### EXCERPT TO READ
++++++
Which brings forth a salient point. While extrovert, charismatic figures may be exciting and seductive, regardless of a repeated tendency to dishonesty, should they really be in positions of power?

A new study by eharmony suggests characters like the prime minister are best suited to high-pressure environments – at least for a time.  In fact, according  to the results of our psychometric tests, the stronger an individual’s apparent leadership skills, the more likely they are to cheat.

People who score highly for leadership traits make up 35 per cent of the population and have many positive traits. They possess high levels of confidence, extroversion and resilience. They are wired to inspire teams and many lap up the limelight.

But, they’re also 50% more likely to cheat and three times more likely to be in an open relationship than those with less intense personalities.

Furthermore, our research shows leaders who cheat are more likely to blame their partners when they stray – certainly they’re not keen to take responsibility, which may explain why Johnson has so far refused to publicly  confess or apologise for any of his adulterous misdeeds.
++++++
### REQUIRED TASKS
**1)** Decide whether each statement below agrees with the passage on leadership traits and cheating. Answer yes or no for each, and quote the words of the passage that decide it.
(a) People who score highly for leadership traits make up 35 per cent of the population.
(b) People with strong leadership traits are less likely than others to be in an open relationship.
(c) Leaders who cheat tend to take responsibility rather than blame their partners.
**2)** Reproduce part of the passage on leadership traits and cheating word for word, starting with "Which brings forth" and going on through "up the limelight.".
++++++
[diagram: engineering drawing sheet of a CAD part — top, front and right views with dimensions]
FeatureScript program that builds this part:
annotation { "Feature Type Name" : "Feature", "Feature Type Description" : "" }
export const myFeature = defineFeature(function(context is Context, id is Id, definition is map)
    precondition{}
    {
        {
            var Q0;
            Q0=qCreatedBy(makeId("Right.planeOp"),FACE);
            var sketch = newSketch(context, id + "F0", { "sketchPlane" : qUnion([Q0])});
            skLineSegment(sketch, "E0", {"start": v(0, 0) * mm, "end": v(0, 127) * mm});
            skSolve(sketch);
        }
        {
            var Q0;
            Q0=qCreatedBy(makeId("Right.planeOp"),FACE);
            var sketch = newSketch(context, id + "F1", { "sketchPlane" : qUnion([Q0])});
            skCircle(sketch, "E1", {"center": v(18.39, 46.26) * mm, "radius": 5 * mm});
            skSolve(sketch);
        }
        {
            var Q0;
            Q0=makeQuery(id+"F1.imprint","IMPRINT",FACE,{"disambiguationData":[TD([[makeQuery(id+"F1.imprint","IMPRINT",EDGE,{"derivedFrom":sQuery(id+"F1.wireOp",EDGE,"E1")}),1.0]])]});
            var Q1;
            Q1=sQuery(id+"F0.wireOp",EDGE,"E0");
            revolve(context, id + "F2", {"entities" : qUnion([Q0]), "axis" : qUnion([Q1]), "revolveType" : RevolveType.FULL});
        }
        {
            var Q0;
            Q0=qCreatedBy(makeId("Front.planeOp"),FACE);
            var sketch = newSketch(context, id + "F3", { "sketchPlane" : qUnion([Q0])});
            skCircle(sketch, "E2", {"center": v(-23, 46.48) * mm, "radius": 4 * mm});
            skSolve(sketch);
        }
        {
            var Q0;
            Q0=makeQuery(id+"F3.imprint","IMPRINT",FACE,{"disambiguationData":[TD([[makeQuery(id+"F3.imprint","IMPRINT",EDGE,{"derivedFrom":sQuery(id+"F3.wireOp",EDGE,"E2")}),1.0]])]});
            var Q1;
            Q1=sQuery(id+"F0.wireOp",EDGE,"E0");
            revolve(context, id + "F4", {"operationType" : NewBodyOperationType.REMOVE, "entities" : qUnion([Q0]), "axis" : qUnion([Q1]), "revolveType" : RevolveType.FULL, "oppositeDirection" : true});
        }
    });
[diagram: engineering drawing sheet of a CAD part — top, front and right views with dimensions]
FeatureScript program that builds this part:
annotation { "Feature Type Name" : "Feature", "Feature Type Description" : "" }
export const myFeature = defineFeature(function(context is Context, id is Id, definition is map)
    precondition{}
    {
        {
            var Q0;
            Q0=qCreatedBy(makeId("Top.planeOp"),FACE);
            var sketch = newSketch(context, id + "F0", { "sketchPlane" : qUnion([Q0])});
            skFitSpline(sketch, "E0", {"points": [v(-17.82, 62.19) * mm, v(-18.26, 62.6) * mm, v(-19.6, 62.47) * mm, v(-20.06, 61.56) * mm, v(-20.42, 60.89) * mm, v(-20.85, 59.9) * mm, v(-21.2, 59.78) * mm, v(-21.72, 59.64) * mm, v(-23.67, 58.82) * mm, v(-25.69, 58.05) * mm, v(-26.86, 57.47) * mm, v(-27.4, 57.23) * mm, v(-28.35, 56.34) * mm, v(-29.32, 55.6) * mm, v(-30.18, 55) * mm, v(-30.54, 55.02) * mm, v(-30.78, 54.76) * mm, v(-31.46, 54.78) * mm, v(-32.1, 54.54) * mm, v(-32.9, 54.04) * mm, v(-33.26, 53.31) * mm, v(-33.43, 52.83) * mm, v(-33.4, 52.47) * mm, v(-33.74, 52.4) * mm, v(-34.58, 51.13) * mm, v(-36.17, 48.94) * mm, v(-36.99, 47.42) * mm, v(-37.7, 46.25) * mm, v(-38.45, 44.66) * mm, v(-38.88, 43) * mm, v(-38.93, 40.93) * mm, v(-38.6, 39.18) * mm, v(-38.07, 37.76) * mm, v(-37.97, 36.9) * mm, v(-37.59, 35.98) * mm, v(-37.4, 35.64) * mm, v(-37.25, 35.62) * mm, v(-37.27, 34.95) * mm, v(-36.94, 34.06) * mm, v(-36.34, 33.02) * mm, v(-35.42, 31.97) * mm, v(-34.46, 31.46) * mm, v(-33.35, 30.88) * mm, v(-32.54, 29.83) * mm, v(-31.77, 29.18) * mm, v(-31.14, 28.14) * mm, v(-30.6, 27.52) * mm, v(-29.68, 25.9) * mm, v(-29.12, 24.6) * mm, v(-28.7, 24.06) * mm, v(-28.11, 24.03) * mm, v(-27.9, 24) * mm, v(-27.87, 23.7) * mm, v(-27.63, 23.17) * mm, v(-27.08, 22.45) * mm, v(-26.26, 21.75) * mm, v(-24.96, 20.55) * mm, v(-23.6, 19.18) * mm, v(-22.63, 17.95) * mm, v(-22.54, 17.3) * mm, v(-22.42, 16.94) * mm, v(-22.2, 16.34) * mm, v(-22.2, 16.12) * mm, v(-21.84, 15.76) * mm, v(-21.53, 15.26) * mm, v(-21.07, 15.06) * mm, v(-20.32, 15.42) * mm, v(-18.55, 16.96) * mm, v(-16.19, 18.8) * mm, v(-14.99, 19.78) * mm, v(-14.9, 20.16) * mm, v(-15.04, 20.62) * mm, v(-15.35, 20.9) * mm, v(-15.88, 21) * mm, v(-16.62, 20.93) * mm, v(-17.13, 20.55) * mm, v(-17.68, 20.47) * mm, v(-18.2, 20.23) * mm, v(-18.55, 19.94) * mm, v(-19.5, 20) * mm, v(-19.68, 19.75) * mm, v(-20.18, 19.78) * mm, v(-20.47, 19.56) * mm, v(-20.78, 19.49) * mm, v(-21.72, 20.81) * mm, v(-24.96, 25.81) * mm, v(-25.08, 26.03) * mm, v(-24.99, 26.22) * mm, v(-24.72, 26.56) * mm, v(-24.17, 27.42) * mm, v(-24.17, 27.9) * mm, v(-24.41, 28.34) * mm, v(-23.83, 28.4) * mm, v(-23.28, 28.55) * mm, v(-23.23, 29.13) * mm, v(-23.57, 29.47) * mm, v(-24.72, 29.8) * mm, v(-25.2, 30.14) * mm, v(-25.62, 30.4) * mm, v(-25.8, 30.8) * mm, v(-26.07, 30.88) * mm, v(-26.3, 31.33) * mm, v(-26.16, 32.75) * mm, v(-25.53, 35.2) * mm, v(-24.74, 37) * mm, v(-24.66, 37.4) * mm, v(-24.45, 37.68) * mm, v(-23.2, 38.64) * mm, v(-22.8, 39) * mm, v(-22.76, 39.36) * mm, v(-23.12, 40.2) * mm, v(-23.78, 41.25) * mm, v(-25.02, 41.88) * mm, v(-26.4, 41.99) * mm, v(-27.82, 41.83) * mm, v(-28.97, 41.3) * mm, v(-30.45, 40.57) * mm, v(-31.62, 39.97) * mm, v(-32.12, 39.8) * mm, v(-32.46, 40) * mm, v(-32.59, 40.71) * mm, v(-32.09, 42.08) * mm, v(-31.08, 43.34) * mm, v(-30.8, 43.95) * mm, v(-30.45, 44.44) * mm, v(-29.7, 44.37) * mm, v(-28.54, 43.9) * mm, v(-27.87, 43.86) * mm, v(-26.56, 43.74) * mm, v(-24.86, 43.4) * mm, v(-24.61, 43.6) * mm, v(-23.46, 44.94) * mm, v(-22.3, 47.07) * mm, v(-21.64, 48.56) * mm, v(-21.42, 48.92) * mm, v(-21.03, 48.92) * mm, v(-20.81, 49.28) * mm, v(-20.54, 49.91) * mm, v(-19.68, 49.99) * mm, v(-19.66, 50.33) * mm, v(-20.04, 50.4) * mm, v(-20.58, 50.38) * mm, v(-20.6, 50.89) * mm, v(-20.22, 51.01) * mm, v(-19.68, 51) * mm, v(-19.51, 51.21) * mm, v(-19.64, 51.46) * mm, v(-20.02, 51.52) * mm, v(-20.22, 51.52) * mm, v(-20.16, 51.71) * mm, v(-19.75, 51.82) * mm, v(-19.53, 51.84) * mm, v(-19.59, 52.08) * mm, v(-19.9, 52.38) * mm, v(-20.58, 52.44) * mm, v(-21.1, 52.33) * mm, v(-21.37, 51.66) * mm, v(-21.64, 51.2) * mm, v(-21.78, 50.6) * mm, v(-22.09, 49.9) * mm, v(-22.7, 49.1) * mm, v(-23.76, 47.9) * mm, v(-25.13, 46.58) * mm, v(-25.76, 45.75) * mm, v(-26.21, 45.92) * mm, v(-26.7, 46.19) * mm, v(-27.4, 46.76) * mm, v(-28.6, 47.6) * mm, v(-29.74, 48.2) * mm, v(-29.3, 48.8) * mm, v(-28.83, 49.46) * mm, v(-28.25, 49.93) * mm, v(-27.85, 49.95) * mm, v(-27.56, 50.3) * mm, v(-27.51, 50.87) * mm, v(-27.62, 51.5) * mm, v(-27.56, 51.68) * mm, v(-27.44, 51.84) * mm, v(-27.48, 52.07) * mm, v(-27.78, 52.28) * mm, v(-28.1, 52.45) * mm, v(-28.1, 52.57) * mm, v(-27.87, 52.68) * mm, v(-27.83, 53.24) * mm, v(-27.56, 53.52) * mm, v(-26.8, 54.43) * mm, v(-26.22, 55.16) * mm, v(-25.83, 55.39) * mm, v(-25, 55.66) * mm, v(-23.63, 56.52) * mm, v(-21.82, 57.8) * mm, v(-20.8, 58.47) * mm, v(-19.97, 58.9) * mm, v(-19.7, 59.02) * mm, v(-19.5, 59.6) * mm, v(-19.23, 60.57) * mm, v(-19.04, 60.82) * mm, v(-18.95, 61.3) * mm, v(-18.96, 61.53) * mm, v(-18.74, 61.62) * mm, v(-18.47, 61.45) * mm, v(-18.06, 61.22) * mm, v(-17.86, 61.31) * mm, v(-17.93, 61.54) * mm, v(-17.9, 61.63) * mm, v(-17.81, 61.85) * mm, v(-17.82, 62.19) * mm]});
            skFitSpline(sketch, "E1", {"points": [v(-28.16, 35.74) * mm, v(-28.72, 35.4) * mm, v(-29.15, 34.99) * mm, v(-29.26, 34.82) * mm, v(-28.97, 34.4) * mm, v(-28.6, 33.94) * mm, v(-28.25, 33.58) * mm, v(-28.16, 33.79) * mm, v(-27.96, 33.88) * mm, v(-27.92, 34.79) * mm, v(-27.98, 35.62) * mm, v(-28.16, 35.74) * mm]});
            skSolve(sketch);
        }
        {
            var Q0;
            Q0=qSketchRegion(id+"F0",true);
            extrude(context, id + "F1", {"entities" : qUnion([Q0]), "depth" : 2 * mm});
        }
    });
++++++
### COMPLETED EXERCISE
**1)**
(a) Yes: "People who score highly for leadership traits make up 35 per cent of the population"
(b) No: "three times more likely to be in an open relationship than those with less intense personalities"
(c) No: "leaders who cheat are more likely to blame their partners when they stray"

**2)**
Which brings forth a salient point. While extrovert, charismatic figures may be exciting and seductive, regardless of a repeated tendency to dishonesty, should they really be in positions of power?

A new study by eharmony suggests characters like the prime minister are best suited to high-pressure environments – at least for a time.  In fact, according  to the results of our psychometric tests, the stronger an individual’s apparent leadership skills, the more likely they are to cheat.

People who score highly for leadership traits make up 35 per cent of the population and have many positive traits. They possess high levels of confidence, extroversion and resilience. They are wired to inspire teams and many lap up the limelight.